Ce n’était pas dans le metal, mais dans le jazz : Esbjörn Svensson Trio. Mon travail ne m’a guère laissé le loisir de me rendre dans les salles très récemment. Je vais me rattraper d’ici l’été. Pour dire : le dernier concert de metal que j’ai vu, c’était METALLICA (+ LOST PROPHETS et SLIPKNOT). Comme d’habitude au Parc des Princes, un son tournant au gré du vent et des conditions d’écoute épouvantables. Heureusement, le répertoire de la tête d’affiche est toujours aussi colossal.

Comment vois-tu l’avenir du hard rock ainsi que celui du marché de la musique en général ?
Je ne suis pas devin. Le hard rock a trouvé une forme de pérennité avec le temps et il y aura toujours une demande du public pour un style énervé et radical. Je m’interroge davantage sur la survie des groupes dans ce nouveau paysage : la doivent-ils au live ? A la vente de disques à la fin des concerts ? A l’auto-production et l’auto-promotion ? Au verrouillage de la musique par de nouveaux procédés technologiques ? Tout cela est passionnant, mais risque d’être très destructeur pour l’industrie du disque, telle que nous l’avons connue, pour les médias et les artistes eux-mêmes.

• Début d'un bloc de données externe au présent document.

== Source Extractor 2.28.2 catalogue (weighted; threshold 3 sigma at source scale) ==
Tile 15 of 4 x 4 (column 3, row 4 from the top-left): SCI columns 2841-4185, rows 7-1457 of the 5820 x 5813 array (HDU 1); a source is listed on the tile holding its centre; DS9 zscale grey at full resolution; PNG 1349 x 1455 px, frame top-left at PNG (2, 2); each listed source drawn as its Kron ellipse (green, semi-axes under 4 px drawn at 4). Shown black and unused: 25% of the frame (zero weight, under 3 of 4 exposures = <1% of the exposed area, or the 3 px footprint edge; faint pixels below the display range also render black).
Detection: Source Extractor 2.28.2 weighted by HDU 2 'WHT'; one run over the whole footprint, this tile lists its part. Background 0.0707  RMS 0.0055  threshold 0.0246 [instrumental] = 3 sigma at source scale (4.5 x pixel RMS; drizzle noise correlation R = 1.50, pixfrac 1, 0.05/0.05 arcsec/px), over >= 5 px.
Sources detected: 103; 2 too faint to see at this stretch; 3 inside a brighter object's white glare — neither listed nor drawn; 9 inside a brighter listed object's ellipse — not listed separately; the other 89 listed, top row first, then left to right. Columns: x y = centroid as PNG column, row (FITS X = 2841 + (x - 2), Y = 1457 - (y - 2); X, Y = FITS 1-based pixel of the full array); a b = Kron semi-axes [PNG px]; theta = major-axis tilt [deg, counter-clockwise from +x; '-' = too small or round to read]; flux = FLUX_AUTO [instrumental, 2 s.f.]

Es-tu conscient d’avoir marqué une certaine génération par tes écrits et ton combat au sein d’un magazine culte ?
Être culte, ce n’est pas un postulat quand on démarre un fanzine ou un magazine. Ce serait d’une suffisance ! Les différentes équipes successives et moi-même, nous nous sommes efforcés de proposer le meilleur magazine possible, le plus sincère dans la démarche. Si nous avons encouragé certains, initié d’autres, c’est un fabuleux bonus.
Ai-je vraiment dit mon dernier mot, c’est toute la question ? J’espère bien conjuguer également certaines choses au futur.

En tout cas, pour tout ce que tu as fait pour nous, un seul mot me vient à l’esprit : merci.
C’est trop d’honneur : tout le plaisir est pour moi ! Très bonne continuation au site et félicitations pour votre passion indéfectible.